───── Provided material ─────

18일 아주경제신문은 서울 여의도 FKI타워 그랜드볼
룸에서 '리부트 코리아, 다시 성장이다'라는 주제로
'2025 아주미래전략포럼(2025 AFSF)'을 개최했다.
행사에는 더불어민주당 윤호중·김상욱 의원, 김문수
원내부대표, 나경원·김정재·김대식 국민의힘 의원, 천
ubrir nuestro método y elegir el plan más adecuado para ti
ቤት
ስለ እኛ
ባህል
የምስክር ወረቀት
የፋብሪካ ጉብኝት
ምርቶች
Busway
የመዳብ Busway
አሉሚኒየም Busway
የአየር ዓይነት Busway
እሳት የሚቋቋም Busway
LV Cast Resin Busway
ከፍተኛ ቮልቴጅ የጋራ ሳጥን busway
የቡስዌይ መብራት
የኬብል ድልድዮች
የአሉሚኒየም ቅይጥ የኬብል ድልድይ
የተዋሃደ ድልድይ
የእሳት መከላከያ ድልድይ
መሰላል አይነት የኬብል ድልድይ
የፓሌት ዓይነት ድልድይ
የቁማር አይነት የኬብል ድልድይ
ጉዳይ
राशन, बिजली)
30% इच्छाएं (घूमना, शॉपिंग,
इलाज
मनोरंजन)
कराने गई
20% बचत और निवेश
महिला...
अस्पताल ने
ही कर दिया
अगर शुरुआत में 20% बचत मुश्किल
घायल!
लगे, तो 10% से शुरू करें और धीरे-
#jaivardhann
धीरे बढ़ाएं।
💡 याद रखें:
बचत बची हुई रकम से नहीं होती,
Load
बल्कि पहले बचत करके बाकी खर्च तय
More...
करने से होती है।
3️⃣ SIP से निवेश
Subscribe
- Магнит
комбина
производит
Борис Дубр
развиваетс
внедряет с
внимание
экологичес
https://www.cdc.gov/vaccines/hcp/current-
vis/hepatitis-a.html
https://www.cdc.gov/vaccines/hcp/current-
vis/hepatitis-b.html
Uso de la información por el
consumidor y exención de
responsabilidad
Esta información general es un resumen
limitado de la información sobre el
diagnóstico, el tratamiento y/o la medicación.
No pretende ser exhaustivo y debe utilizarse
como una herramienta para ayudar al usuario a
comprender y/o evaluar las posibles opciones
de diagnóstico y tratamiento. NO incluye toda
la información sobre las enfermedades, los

─────
───── Provided material ─────

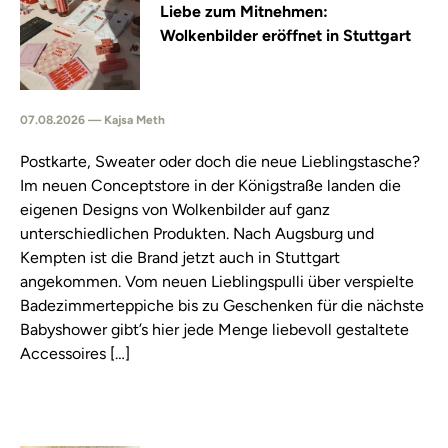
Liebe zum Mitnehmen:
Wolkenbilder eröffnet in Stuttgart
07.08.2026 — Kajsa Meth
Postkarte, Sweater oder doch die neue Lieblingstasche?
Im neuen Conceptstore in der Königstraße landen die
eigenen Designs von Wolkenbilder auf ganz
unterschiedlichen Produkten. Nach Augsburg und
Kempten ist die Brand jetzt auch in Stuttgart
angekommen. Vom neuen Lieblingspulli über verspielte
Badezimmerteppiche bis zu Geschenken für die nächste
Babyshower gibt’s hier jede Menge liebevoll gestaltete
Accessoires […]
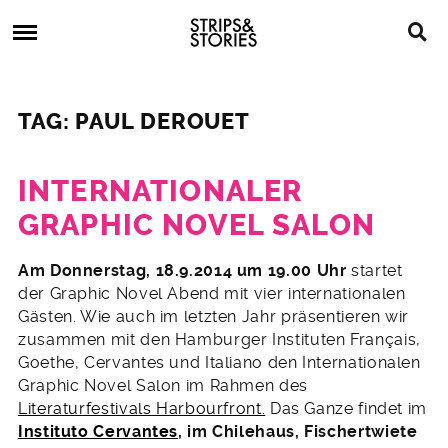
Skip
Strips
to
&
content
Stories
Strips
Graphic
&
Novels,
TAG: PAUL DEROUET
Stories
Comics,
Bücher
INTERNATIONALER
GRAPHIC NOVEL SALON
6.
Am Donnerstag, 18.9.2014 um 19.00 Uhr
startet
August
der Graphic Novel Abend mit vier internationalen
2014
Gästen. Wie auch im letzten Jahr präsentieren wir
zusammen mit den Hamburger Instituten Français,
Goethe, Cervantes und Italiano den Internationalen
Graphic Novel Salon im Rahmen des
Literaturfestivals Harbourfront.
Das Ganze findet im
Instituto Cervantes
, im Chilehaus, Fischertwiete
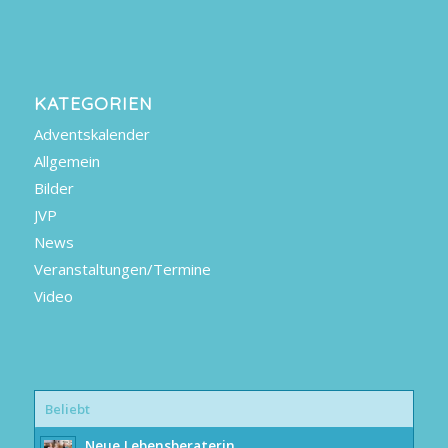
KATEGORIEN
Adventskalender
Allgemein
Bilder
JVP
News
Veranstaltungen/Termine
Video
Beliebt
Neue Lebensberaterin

─────
───── Provided material ─────

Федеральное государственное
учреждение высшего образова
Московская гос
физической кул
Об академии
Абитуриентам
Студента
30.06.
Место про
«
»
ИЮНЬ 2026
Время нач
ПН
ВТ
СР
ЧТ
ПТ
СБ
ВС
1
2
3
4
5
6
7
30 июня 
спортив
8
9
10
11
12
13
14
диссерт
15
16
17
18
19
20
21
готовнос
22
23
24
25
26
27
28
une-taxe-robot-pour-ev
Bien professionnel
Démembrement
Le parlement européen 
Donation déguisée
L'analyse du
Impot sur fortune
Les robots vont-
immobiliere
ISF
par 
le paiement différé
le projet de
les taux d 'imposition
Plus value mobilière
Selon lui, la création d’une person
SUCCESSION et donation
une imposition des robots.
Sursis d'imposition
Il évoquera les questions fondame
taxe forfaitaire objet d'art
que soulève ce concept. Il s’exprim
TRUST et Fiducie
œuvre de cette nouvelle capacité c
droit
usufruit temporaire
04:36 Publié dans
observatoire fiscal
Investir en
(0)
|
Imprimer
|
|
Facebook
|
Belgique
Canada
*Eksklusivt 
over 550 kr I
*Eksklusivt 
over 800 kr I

─────

Exercise => Lines containing "Cervantes" in the records above: how many are there? Give only the number.

Answer space => 2